I‘ve been asked several times if I could give some introductory literature on „the homosexual“ as a socio-historical construction. Actually there is a key essay on this topic written by the radical British sociologist Mary McIntosh in 1968 that predated Michel Foucault’s History of Sexuality by more than ten years. Whereas Foucault viewed „homosexuality“ as an invention of 19th century medical science, McIntosh regarded „the homosexual“ as a social role that first became visible toward the end of the 17th century in the form of a distinct „gay subculture“.
Although historians nowadays largely agree with McIntosh in matters of periodization, it has also been noted that her essay „suffers from the usual defects of a structuralist-functionalist approach, particularly in the purposive effort at social control that it implies“ (Jeffrey Weeks). Furthermore, McIntosh has been criticized for her „residual essentialism“ that suggests the existence of a universal homosexuality taking different historical shapes. This is all too obvious when she unquestioningly adopts the misleading interpretation of cultural anthropologists for whom transgendered people in Native American societies constitute an example of „institutionalized homosexuality“. And finally she lacked an analytical concept like that of „intimate friendship“ that could have enabled her to understand the time before homosexuality.

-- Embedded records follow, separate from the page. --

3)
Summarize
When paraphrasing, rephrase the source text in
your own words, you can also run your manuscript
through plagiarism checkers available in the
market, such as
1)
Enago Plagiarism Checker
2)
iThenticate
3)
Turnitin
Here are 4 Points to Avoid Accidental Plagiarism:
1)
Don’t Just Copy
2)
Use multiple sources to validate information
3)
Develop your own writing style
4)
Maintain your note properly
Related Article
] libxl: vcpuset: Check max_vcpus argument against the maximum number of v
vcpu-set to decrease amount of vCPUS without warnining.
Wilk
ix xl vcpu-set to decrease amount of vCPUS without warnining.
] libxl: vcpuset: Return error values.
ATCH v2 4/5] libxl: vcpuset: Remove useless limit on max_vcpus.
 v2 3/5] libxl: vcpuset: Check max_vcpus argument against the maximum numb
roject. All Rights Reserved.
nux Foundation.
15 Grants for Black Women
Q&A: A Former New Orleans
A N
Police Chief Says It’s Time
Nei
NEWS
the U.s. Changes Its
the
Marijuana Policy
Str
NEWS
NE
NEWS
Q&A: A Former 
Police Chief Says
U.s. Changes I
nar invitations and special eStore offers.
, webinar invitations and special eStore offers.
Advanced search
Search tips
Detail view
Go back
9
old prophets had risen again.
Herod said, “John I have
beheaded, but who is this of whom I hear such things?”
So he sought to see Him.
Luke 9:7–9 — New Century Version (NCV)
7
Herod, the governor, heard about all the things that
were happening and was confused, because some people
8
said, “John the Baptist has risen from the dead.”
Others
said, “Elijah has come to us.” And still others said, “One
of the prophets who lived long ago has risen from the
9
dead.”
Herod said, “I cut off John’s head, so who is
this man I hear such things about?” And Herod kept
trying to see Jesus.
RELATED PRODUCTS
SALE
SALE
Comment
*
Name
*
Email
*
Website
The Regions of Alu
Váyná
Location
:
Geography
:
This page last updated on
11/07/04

But nevertheless, Mary McIntosh was the first to ask the right questions. Her essay The Homosexual Role is not only the revolutionary starting point of a field that would later be known as „gay & lesbian studies“. Because of its terseness and clarity it also remains a suitable introduction into constructionist views of the „modern homosexual“. Therefore I took the effort to scan the text and make it available online.